Stefano Grassani, Jul 27, 2012
On Jan. 11, 2012, the Italian Antitrust Authority (“IAA”) found Pfizer Inc. and its Swedish and Italian subsidiaries guilty of abuse of dominant position pursuant to Article 102 of the Treaty on the Functioning of the European Union. The IAA alleged that these subsidiaries jointly engaged in unlawful exclusionary conducts so as to unlawfully extend IP exclusive rights over Pfizer’s Xalatan blockbuster drug, deterring or, in any event, delaying entry of generic competition on the Italian market. A fine in excess of US$ 11 million was levied on Pfizer.
The decision has drawn widespread attention among practitioners and pharma companies, as it questions the antitrust legitimacy of regulatory tactics which may be lawful under IP laws, but could be said to raise obstacles to competitors and, therefore, trigger antitrust scrutiny. It has even been argued that, with this ruling, the IAA has gone considerably further than the already quite pervasive standard of abuse of dominance set by the 2010 EU General Court’s judgment in Astra Zeneca.

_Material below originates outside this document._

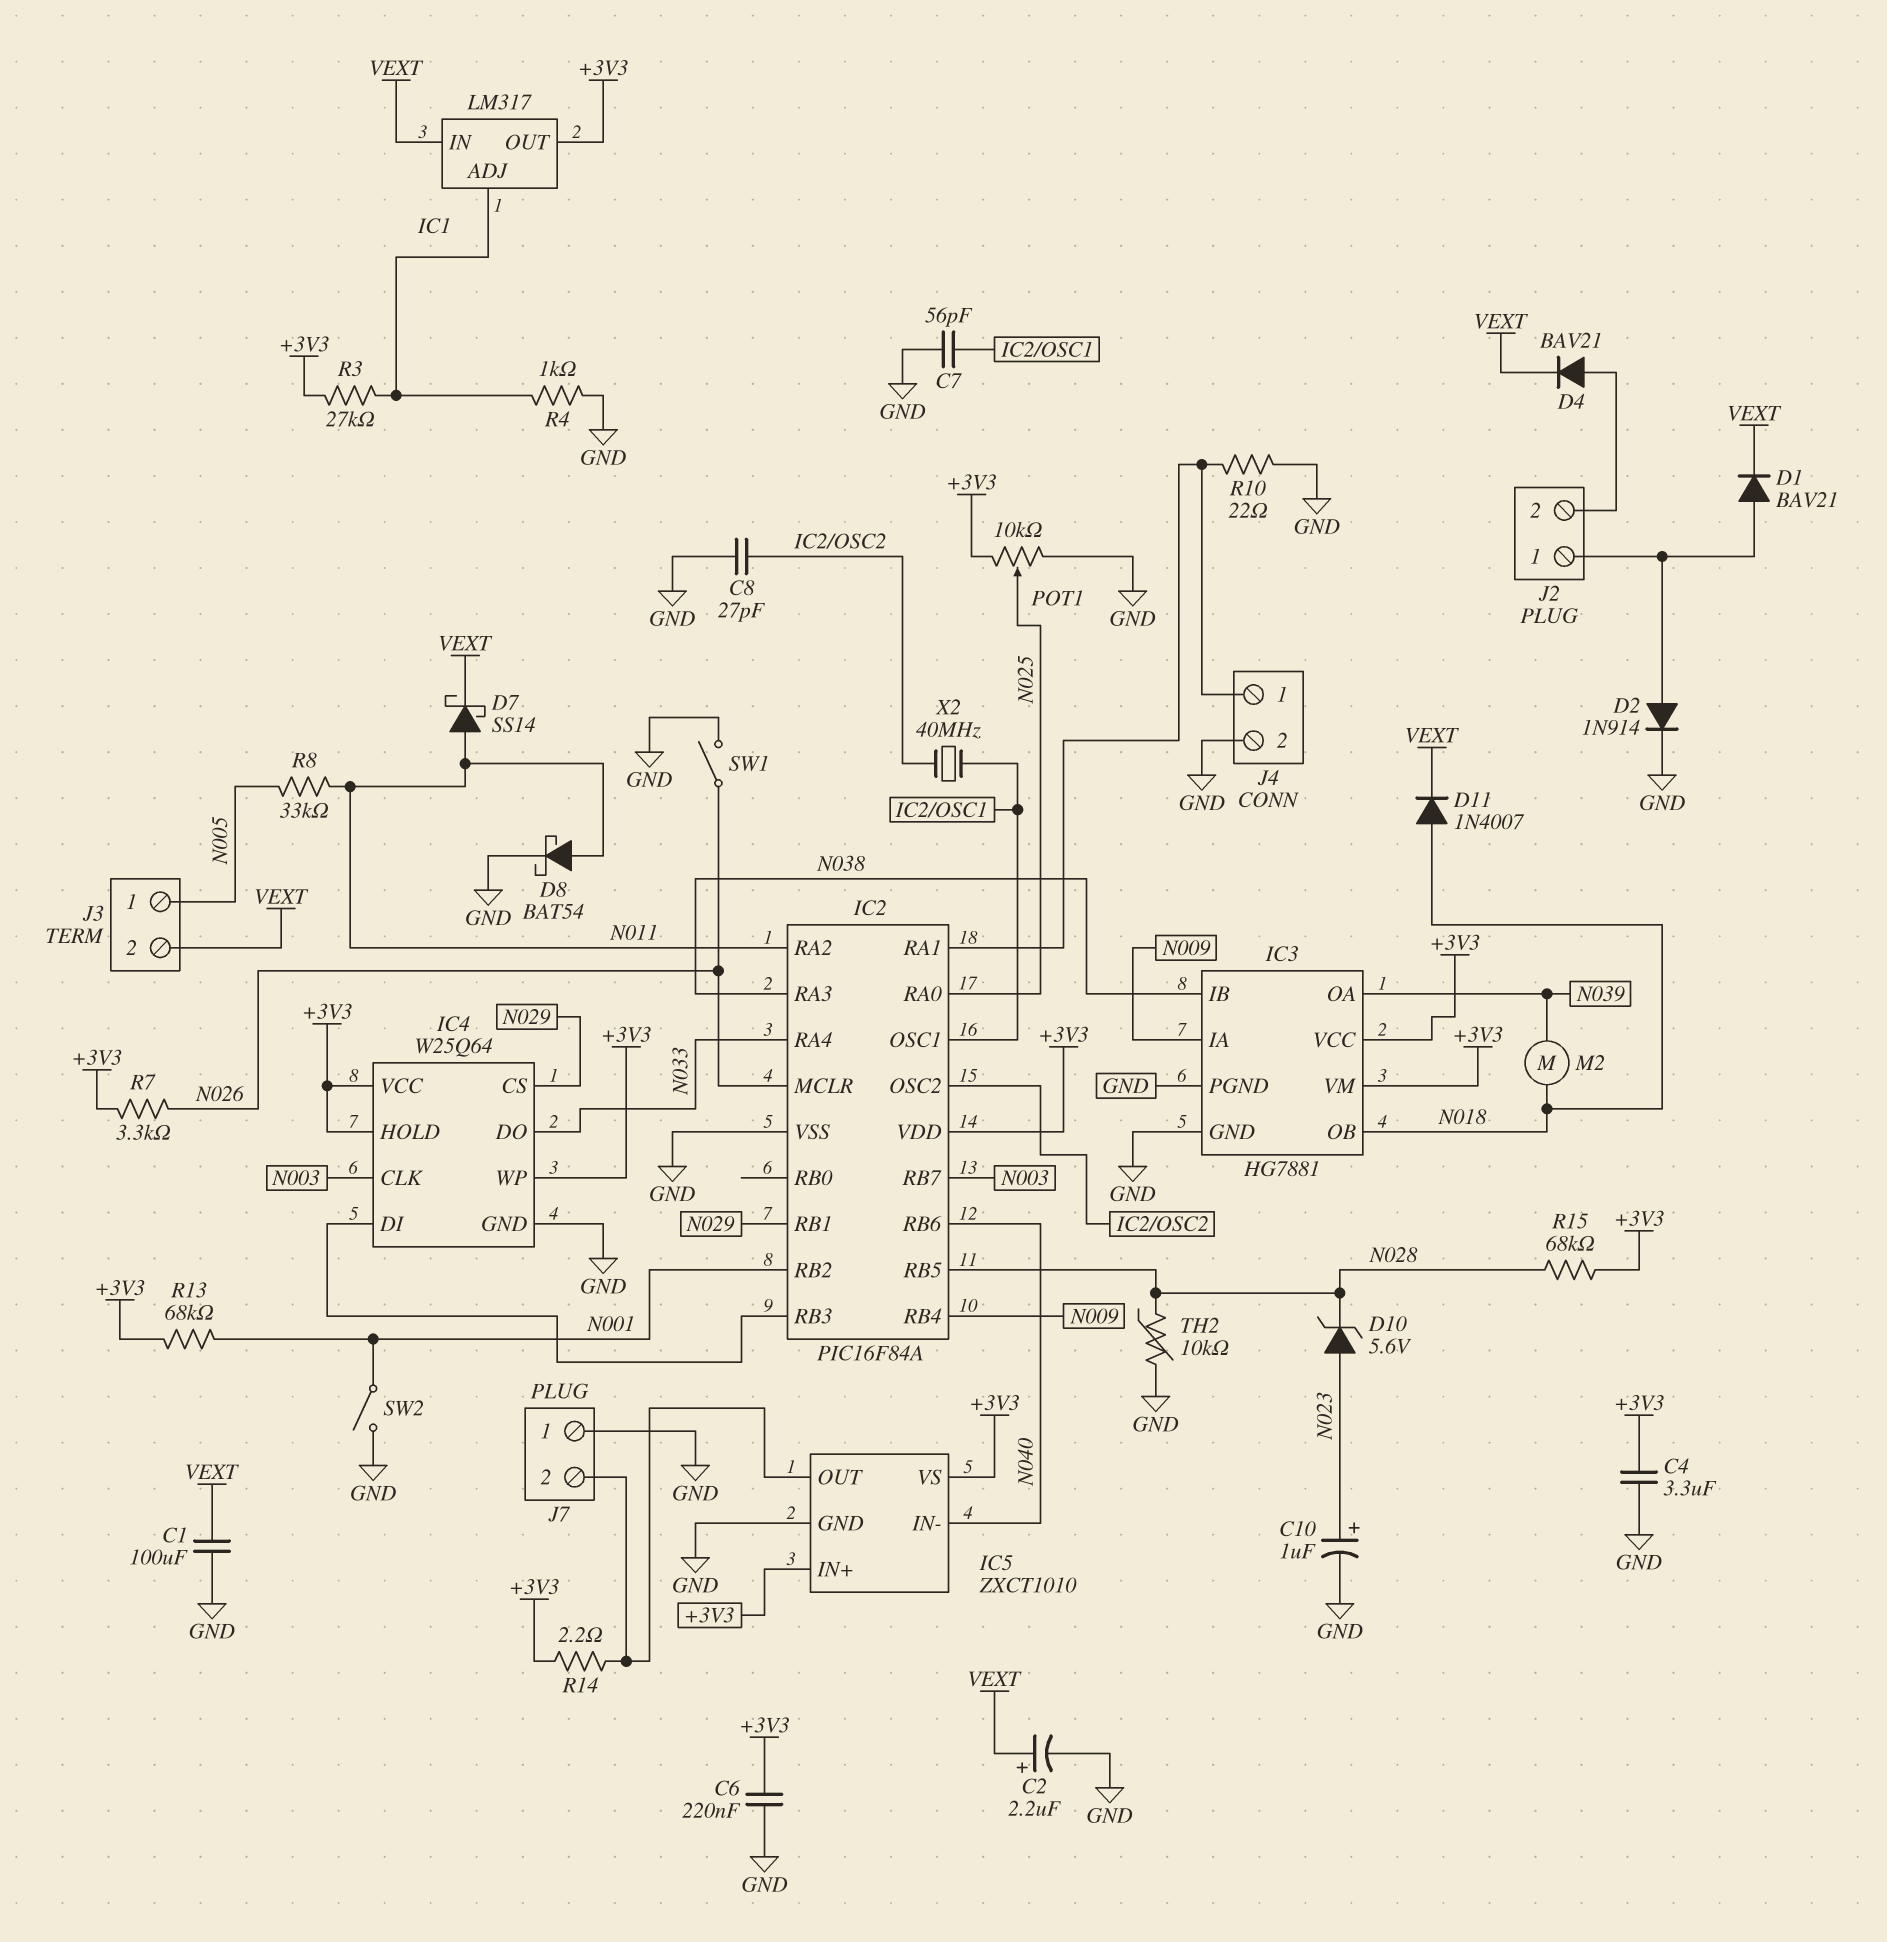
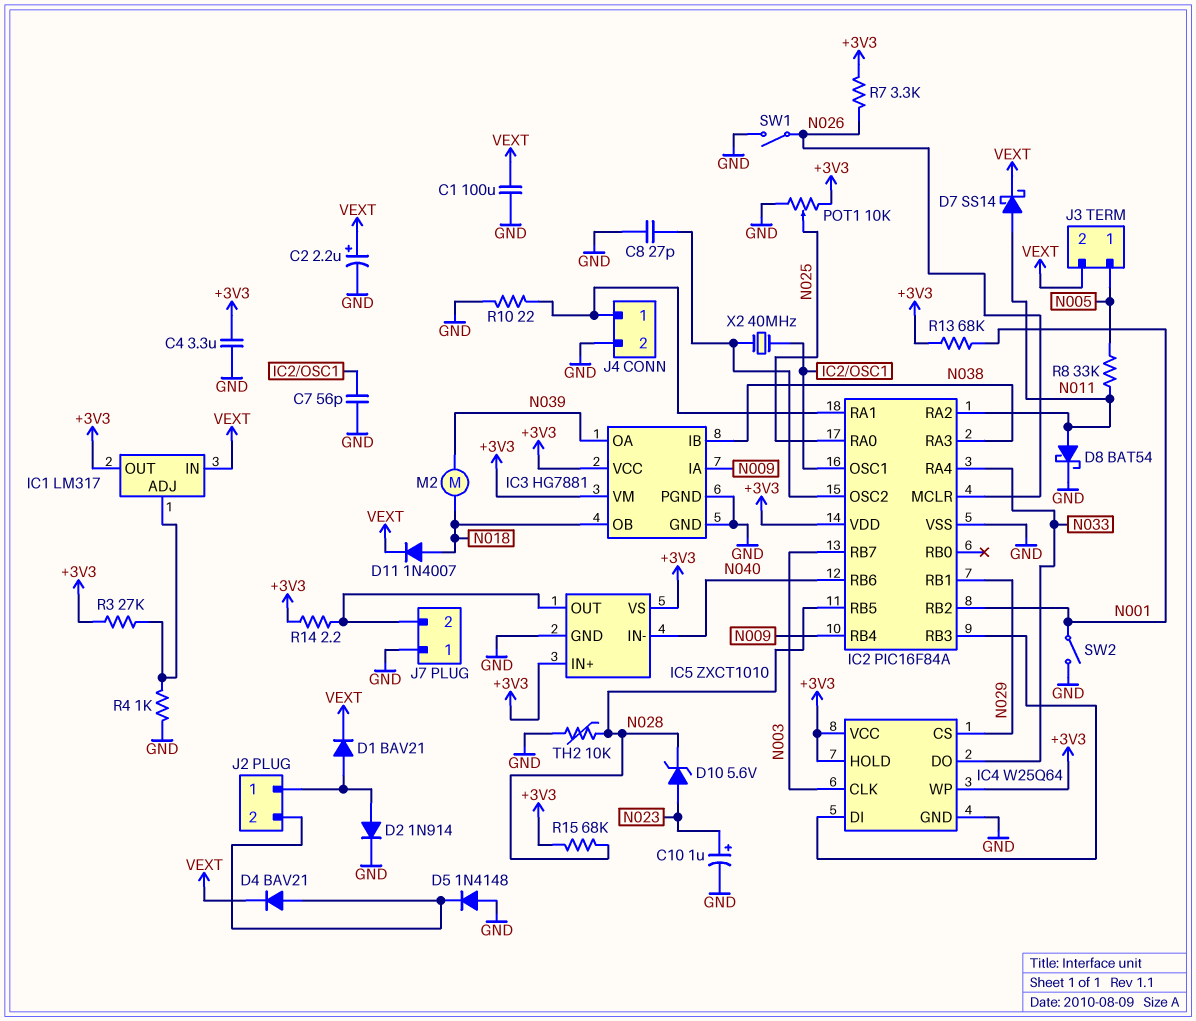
C6: 220nF (+3V3, GND) -> none
D5: none -> diode 1N4148 (A GND, K J2/2)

While I respectfully disagree that the IAA’s decision in Pfizer departs from the existing EU case law, it is certainly a very interesting ruling, with far-reaching implications. Moreover, the fact that it was issued by a national competition agency confirms that the decentralization of European antitrust law brought about by Regulation 1 of 2003 is indeed a reality, to the point where national agencies do not refrain from dealing with sensitive and critical matters-such as the interplay between IP and antitrust law-which one would assume the EU Commission would be primarily addressing.
Therefore, notwithstanding the fact that an appeal has been lodged by Pfizer before the Italian lower administrative court, and that a judgment is expected by the end of this year at the latest, the decision of the IAA in and of itself is worth of consideration.